(Landmark coordinate records)
================================
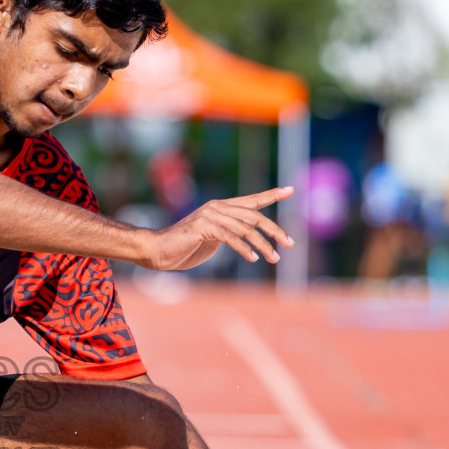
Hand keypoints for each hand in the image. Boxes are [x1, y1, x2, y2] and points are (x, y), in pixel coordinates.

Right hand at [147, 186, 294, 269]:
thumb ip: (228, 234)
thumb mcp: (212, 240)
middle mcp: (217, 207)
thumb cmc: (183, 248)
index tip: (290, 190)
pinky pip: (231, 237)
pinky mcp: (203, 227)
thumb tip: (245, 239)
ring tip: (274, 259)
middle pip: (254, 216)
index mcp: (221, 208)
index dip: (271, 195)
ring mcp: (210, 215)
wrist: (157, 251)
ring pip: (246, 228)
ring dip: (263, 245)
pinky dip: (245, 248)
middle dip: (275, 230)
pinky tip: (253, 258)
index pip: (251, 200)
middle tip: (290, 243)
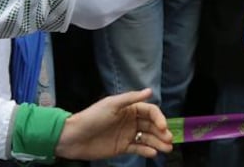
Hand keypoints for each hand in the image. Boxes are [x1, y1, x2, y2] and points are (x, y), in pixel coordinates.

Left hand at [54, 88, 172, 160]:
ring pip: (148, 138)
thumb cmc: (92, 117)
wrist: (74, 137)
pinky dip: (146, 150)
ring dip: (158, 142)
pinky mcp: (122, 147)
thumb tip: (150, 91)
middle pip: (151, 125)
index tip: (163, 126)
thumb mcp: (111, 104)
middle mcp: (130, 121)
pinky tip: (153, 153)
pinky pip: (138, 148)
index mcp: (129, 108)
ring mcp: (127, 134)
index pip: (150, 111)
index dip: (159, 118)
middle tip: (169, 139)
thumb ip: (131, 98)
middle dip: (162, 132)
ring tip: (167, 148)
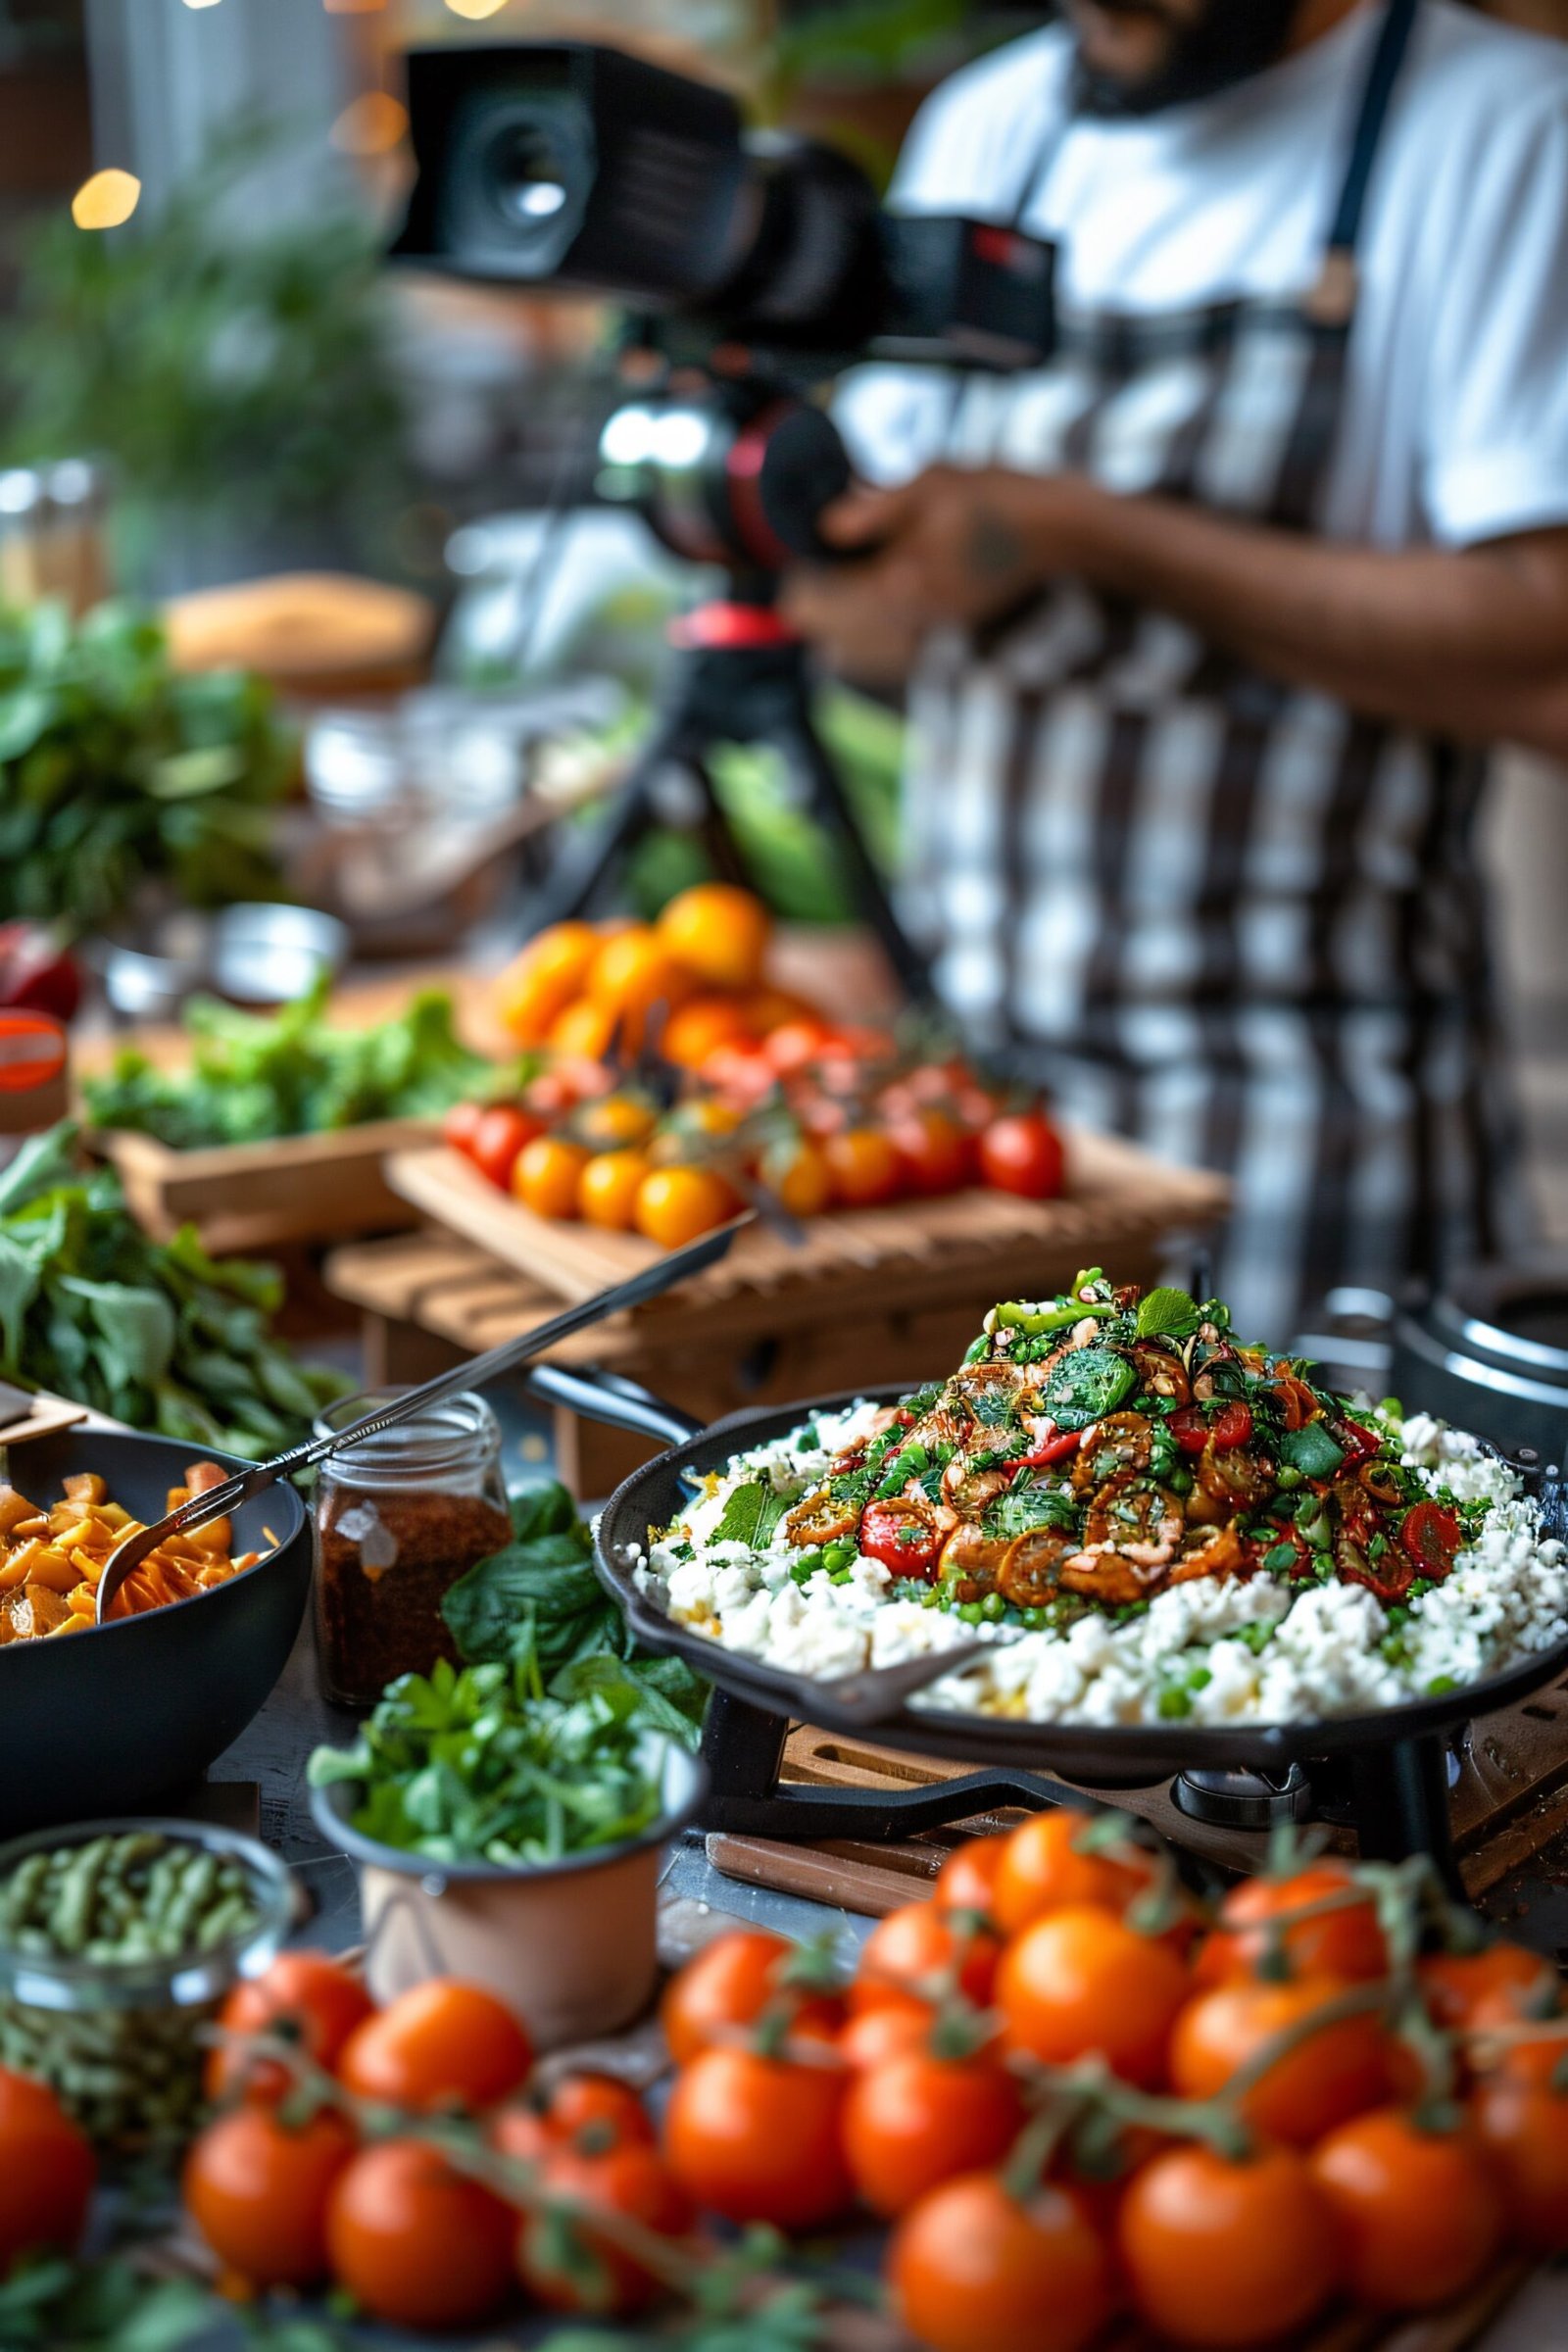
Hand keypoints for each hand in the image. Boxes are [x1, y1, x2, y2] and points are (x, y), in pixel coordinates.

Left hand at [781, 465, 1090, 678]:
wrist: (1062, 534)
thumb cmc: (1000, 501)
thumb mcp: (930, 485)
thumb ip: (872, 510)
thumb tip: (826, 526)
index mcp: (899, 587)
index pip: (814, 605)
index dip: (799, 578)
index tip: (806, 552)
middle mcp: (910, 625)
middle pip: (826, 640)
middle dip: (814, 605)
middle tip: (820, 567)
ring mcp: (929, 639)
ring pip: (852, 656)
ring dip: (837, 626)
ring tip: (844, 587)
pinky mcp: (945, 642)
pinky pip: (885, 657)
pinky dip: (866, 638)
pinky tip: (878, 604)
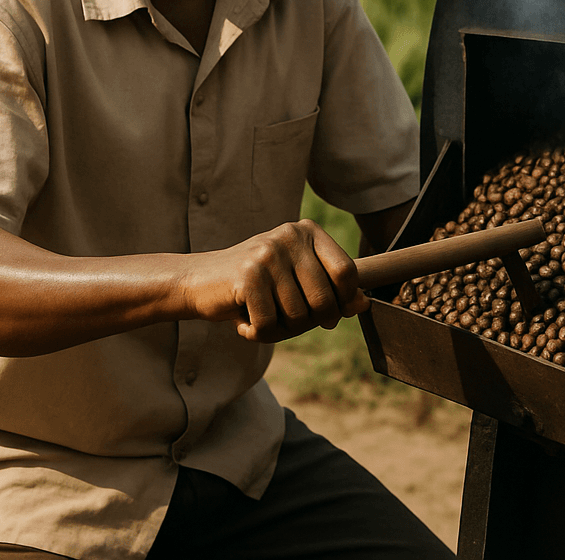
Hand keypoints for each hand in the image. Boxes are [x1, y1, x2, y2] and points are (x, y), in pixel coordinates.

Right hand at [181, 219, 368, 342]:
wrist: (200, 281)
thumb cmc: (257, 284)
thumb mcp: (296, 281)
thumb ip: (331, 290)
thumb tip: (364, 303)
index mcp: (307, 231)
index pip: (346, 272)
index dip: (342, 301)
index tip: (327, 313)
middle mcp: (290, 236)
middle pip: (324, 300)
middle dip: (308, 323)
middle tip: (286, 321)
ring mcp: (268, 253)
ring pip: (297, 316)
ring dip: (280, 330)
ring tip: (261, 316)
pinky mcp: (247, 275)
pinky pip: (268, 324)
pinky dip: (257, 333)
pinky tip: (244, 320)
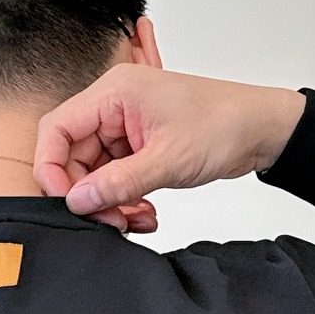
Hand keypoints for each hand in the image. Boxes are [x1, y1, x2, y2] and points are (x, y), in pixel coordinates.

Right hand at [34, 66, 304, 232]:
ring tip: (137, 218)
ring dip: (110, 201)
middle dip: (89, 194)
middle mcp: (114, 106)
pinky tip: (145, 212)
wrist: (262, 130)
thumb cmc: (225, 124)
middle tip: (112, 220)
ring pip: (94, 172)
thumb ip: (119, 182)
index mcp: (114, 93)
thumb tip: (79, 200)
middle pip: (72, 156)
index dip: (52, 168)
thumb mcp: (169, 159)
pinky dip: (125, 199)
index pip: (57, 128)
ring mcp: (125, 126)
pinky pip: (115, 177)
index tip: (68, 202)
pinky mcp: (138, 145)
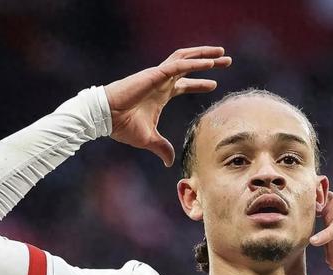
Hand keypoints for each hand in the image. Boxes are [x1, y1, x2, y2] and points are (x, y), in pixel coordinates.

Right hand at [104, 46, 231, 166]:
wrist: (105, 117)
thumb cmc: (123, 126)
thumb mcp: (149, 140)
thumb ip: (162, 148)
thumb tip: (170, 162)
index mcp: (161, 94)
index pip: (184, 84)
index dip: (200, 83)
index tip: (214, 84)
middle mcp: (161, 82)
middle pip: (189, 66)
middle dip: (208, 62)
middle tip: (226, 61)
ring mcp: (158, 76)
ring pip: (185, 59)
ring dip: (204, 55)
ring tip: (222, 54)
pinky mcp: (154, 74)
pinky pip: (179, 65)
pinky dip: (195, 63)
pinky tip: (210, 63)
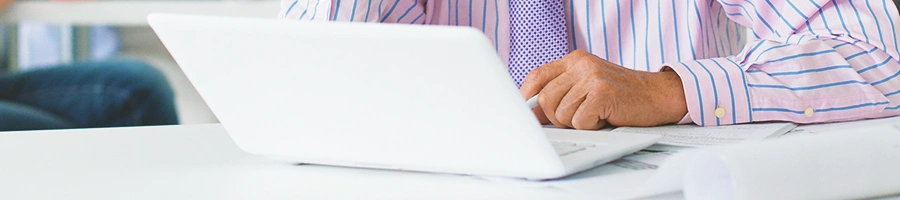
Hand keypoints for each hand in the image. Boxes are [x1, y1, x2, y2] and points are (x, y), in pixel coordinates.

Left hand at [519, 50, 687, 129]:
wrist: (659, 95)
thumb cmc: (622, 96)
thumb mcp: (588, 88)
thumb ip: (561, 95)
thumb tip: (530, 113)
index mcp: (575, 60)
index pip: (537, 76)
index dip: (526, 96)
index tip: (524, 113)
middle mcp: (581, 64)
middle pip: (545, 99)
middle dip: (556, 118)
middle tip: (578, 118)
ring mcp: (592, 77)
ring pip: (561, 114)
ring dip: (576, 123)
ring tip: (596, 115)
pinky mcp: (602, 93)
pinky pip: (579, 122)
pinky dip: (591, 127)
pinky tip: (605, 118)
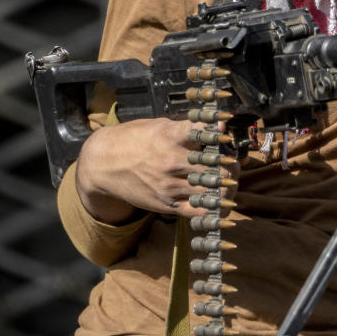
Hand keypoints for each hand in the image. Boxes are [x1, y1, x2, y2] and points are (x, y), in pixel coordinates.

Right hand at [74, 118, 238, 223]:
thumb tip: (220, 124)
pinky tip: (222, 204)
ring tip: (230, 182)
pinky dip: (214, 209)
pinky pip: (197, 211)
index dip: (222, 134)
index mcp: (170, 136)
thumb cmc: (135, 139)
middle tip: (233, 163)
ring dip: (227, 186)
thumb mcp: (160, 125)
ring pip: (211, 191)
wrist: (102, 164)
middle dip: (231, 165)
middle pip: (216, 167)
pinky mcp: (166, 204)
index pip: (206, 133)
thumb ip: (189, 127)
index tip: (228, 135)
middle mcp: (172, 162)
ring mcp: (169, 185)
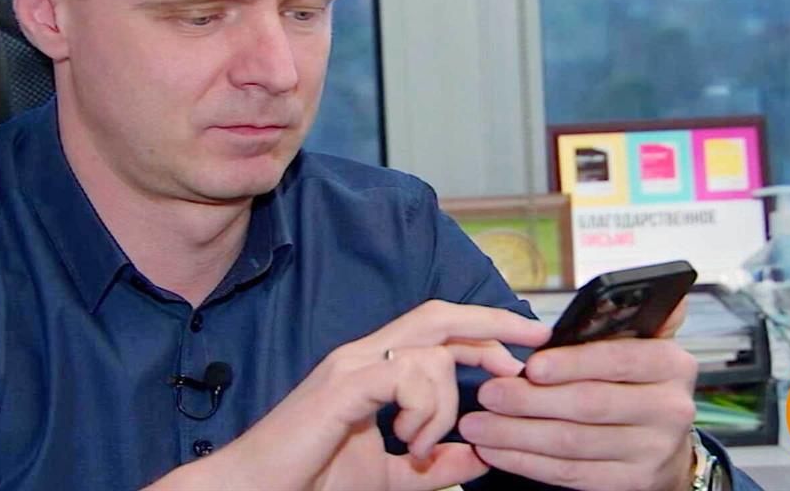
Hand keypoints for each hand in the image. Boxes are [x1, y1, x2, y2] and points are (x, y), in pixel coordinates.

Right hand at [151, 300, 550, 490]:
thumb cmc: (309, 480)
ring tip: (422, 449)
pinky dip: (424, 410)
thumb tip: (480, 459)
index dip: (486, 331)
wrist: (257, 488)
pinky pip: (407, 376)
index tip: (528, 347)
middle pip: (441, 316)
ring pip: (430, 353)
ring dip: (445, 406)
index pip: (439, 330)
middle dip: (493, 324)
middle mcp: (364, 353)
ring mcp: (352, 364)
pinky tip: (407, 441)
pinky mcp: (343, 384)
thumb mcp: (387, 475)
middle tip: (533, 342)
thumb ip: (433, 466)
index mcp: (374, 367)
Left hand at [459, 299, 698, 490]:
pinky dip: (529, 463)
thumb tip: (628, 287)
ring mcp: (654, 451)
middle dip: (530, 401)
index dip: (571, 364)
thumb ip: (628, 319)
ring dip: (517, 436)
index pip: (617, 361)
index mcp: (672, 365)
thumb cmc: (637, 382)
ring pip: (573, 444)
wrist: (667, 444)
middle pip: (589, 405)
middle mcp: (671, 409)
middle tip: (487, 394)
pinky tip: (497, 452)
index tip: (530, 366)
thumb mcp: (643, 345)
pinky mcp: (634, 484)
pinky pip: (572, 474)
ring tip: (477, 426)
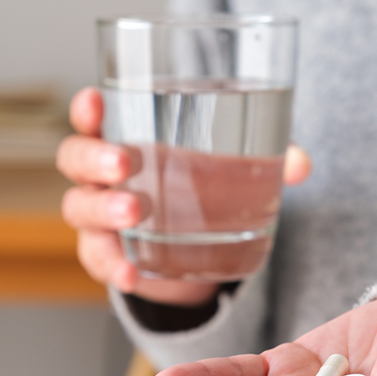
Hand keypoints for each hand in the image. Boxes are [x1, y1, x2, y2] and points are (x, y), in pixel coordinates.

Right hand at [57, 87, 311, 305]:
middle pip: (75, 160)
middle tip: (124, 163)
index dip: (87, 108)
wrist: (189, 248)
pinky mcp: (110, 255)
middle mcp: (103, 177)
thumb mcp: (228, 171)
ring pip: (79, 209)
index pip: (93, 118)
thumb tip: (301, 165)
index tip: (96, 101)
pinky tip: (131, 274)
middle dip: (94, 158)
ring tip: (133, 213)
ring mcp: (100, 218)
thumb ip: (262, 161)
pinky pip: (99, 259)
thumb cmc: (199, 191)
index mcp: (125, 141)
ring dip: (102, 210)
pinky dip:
================================
EXERCISE AIM ->
If a picture sits between the line containing "index pip: (814, 605)" and the line containing "pinky tip: (244, 320)", leave it out, and return the lines of that range above exactly, both ends included.

TASK RESULT ->
index pip: (814, 605)
index dip: (799, 578)
index tip: (806, 552)
middle mcp: (910, 625)
middle pip: (826, 640)
middle dip: (814, 605)
middle tip: (820, 567)
ring mcp: (929, 639)
ring pip: (852, 656)
ring dip: (837, 626)
ring tip: (844, 587)
pinky mcp: (945, 642)
pinky pip: (885, 657)
pinky dip: (866, 638)
pinky tip: (878, 604)
Hand keypoints for each hand in the image. Boxes are [x1, y1, x2, y2] and points are (x, y), in pixel coordinates.

Right hand at [181, 219, 368, 342]:
wrist: (200, 281)
thumb cmc: (257, 284)
thumb mcp: (296, 281)
thumb ip: (331, 290)
thumb tip: (364, 303)
index mcp: (307, 231)
index pip: (346, 272)
index dip: (342, 301)
index tip: (327, 313)
middle mcp: (290, 236)
middle pip: (324, 300)
middle dip: (308, 323)
middle tip: (286, 321)
ring mcp: (268, 253)
ring pip: (297, 316)
ring dip: (280, 330)
ring tip: (261, 316)
pinky mcp: (247, 275)
pinky pip: (268, 324)
pinky dip: (257, 333)
pinky tip: (244, 320)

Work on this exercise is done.